Friday night after the show, Susan Sterling, Jim Thorpe's Dimmick Memorial Library director, Janet Hermann and Judy Gill, members of the Friends of the Library, sold 32 books and 20 CDs and 50 percent of the sales went to Dimmick. They ran out of both and probably could have sold twice as many.

In closing her act, Paula said, "I should go. I've been in this business long enough to know it's best if I leave first."

With that, she walked offstage to a standing ovation.

Quickly, a large line formed with people who wanted to either purchase her book or CD and have her autograph them or tickets.

Barbara Bitsas of Lehighton gushed, "She was fantastic! I loved it. I've seen her on HBO and following her for years. I love her improvisation. I can't believe she can be that quick."

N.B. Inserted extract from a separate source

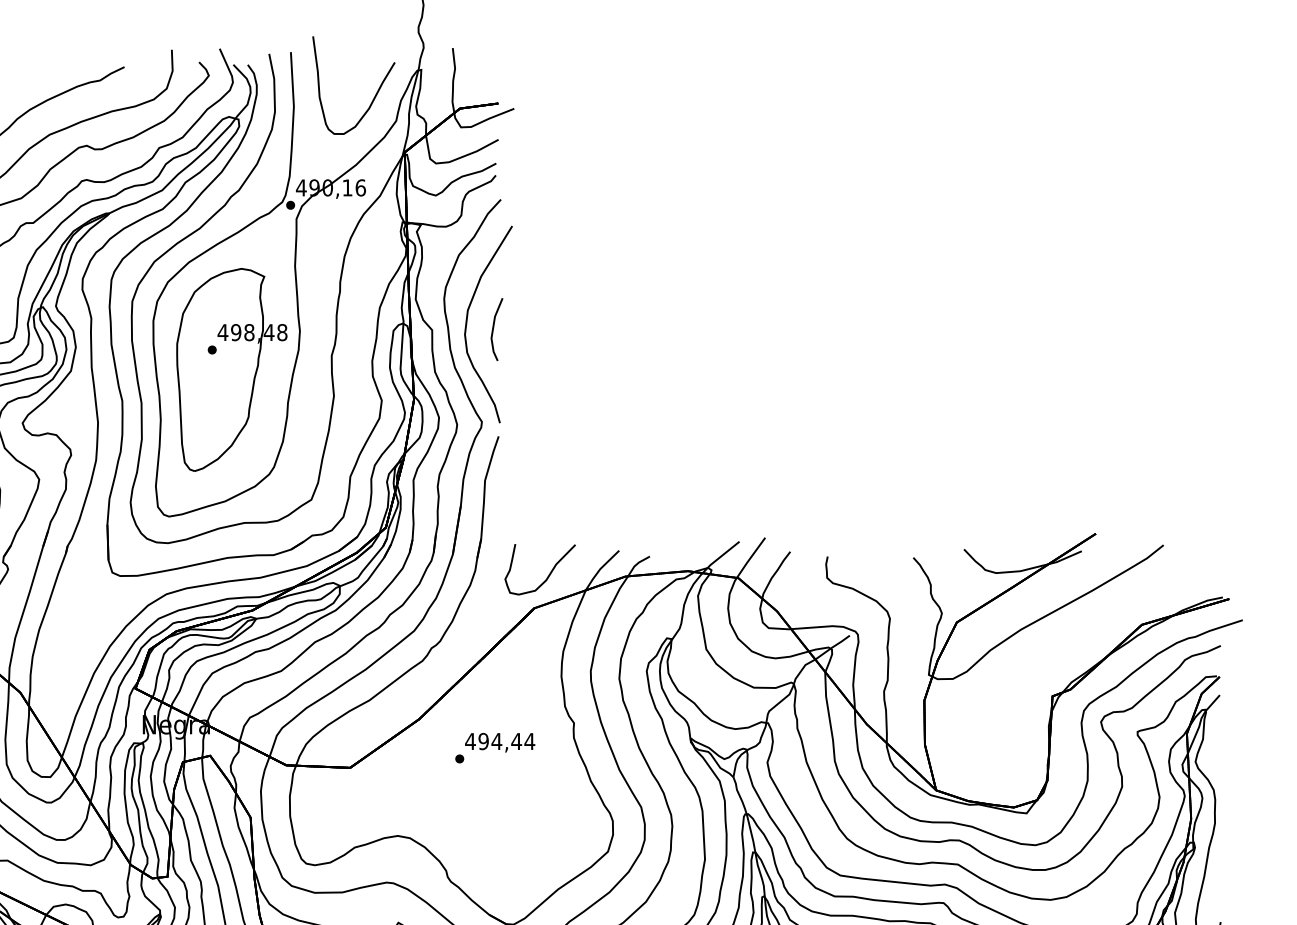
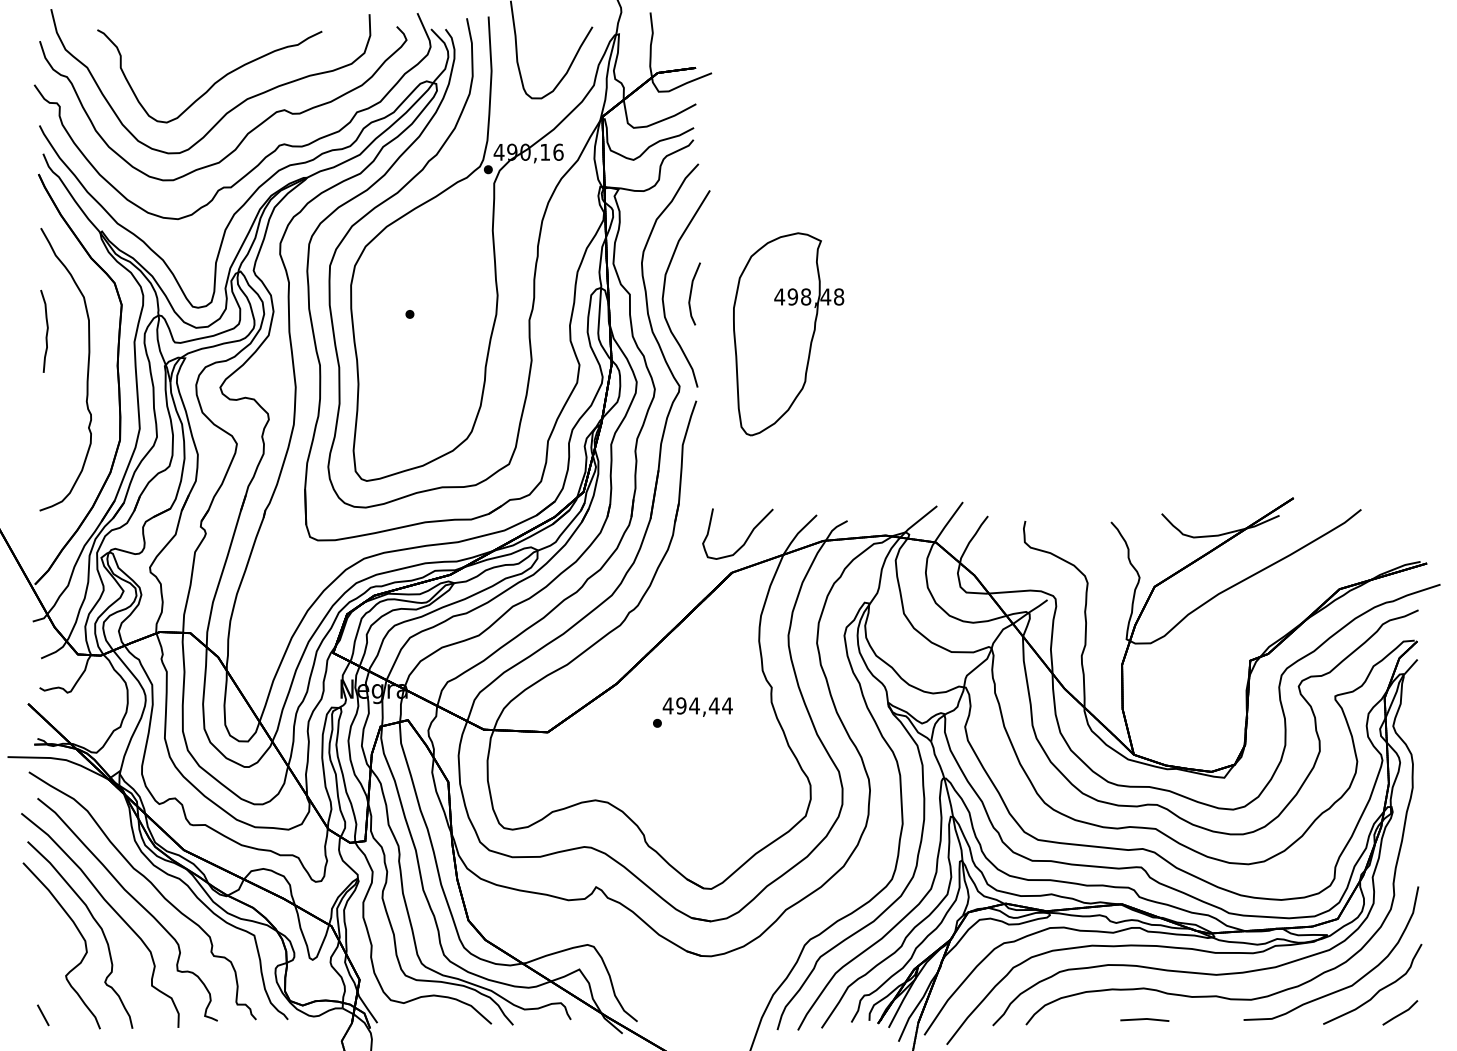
part: (231, 370) -> (788, 334), moved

Shelly Kresge of Slatington was amazed at how she interacts with the crowd.

Kelley Uravage of Laflin said, "Oh my gosh. My face hurts from smiling."

"It was a good show. Her improv is great. It's not just sketches," said Jerry Uravage of Laflin.

"Paula Poundstone of Penn's Peak. Don't you love the alliteration?" asked Kelley.

"She was hilarious!" said Julie Mates of Clark Summit.

"I had a great time. It was two hours of improvisation, which is impressive. There was a lot of audience interaction," said Russ Mates of Clark Summit.

Maribeth of New York said she has been a fan of Paula's since the 80s.

"I do stand up comedy at the Gotham City Comedy Club so I know how hard it is to do what she does. She's a goddess," she said.

She and her friend, Heather Bisson, also of NYC drove to Jim Thorpe just to see Paula.

The award-winning Poundstone left her witty mark on those who attended the show, leaving them begging for a return performance.

"I hope she comes back," said Julie Mates.